Key point A choice-of-law provision designates the state law that will govern a legal transaction.
A federal appeals court ruled that a "choice of law" provision in a missions agency's employment contract requiring all employment disputes to be adjudicated on the basis of Virginia law was enforceable and required a missionary couple's lawsuit in a Tennessee court asserting various employment claims had to be resolved on the basis of Virginia law.
In 2006, a married couple (the "plaintiffs") began investigating the possibility of becoming missionaries with the International Mission Board of the Southern Baptist Convention (IMB). In 2008, the couple accepted missionary positions in India. The couple sold their home and most possessions, and the wife resigned from her job of 17 years. At the time of their assignment, the plaintiffs signed an employment contract stating: "Once approved for service, your relationship to the IMB will be that of an 'at will' employee of a Virginia religious, non-profit corporation, with all aspects of that relationship originating in Virginia and controlled by Virginia law."

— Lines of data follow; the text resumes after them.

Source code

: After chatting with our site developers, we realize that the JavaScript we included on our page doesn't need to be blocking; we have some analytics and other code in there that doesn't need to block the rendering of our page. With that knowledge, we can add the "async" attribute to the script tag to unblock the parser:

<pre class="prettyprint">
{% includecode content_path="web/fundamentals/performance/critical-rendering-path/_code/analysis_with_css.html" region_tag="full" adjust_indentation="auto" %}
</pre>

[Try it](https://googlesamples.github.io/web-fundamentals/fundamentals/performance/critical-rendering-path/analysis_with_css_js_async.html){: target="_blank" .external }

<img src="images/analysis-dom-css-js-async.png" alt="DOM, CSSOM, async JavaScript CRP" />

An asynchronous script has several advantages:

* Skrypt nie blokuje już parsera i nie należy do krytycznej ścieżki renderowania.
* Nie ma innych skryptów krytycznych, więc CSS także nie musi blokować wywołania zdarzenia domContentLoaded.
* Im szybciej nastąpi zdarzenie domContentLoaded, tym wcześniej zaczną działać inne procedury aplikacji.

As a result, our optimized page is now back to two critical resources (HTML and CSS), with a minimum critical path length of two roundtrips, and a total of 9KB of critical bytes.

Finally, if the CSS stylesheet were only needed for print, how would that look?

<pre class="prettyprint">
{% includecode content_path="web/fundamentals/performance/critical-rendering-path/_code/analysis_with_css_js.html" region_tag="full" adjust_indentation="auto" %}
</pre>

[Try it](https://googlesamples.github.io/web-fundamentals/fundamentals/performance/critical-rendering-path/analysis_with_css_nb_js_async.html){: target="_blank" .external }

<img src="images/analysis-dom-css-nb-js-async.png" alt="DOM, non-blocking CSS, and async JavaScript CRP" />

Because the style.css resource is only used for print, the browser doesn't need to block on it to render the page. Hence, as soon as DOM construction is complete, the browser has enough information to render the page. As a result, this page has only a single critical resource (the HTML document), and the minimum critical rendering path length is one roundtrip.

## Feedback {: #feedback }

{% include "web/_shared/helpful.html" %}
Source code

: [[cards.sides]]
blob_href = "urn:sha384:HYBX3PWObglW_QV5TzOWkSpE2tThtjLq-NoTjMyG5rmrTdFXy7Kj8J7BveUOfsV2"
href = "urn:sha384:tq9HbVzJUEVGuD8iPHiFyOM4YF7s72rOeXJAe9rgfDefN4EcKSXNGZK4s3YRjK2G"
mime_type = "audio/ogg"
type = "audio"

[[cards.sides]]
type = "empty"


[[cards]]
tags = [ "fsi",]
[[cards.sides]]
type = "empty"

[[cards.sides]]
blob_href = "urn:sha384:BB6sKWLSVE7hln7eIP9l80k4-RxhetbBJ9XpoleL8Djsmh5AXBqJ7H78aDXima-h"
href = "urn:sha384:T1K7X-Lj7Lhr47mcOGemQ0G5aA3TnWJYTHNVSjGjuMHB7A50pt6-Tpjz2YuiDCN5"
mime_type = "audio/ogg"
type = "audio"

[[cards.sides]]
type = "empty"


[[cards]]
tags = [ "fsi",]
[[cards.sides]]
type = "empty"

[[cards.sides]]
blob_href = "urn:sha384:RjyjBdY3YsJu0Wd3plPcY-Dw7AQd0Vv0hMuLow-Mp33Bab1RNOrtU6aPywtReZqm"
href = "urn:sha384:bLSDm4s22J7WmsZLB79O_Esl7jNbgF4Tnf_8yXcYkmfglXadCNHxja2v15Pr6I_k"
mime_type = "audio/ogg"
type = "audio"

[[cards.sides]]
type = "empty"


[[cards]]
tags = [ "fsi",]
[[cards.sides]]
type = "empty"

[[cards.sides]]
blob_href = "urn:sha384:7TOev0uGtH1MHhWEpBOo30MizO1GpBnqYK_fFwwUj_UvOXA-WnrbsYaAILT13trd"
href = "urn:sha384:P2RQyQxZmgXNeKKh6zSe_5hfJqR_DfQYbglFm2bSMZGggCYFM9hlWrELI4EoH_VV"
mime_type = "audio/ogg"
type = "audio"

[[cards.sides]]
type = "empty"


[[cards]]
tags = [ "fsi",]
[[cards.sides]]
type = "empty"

The plaintiffs worked in New Delhi from January 2009 until November 2010. In October 2010, the IMB terminated the couple's employment, purportedly because they were no longer needed. The couple sued the IMB, and the Southern Baptist Convention, in a federal district court in Tennessee, claiming that their employment was terminated after they informed their superiors of illegal practices in the construction of the office building in New Delhi. These practices included bribes, false documents to procure permits, and unsafe building practices. The plaintiffs' lawsuit alleged various theories of liability under Tennessee law, including breach of contract and retaliatory discharge. The plaintiffs claimed that the choice-of-law provision should be disregarded because the IMB did not execute the contract in good faith. The plaintiffs claimed that Tennessee law should govern the dispute based on Tennessee's adherence to the doctrine of lex loci contractus, a presumption that a contract is "to be governed by the law of the jurisdiction in which it was executed absent a contrary intent."
The district court unequivocally rejected the application of this doctrine to the plaintiffs' employment relationship with the IMB, based on the clearly expressed "choice of law" provision that made Virginia law controlling in all employment disputes between the parties. The plaintiffs appealed to a federal appeals court, claiming that lex loci contractus governs and requires the application of Tennessee law to the parties' dispute.
The district court determined that the choice-of-law provision stating that Virginia law governs the employment relationship between the plaintiffs and the IMB was valid and enforceable. Accordingly, it concluded that the plaintiffs' "common law claims filed under Tennessee law related to their employment are deficient as a matter of law."
The appeals court agreed with the IMB that the choice-of-law provision was enforceable, and required the plaintiffs to assert claims under Virginia law in the Tennessee courts.
What this means for churches
Choice-of-law clauses are common in commercial agreements. The goal is to have the most favorable state law apply to a transaction. They are rarely used by religious organizations, but in some cases they should be considered. To be enforceable, most courts have ruled that a choice-of-law provision must designate the laws of a state having some connection with the parties (e.g., the location of at least one party, or the place where the contract was executed or will be performed). Church leaders should discuss this potentially significant topic with an attorney when drafting employment agreements and other documents, to see if the laws of another state would be more favorable to the church, and if there are sufficient contacts to warrant the choice of another state's laws. Nollner v. Southern Baptist Convention, 628 Fed.Appx. 944 (6th Cir. 2015).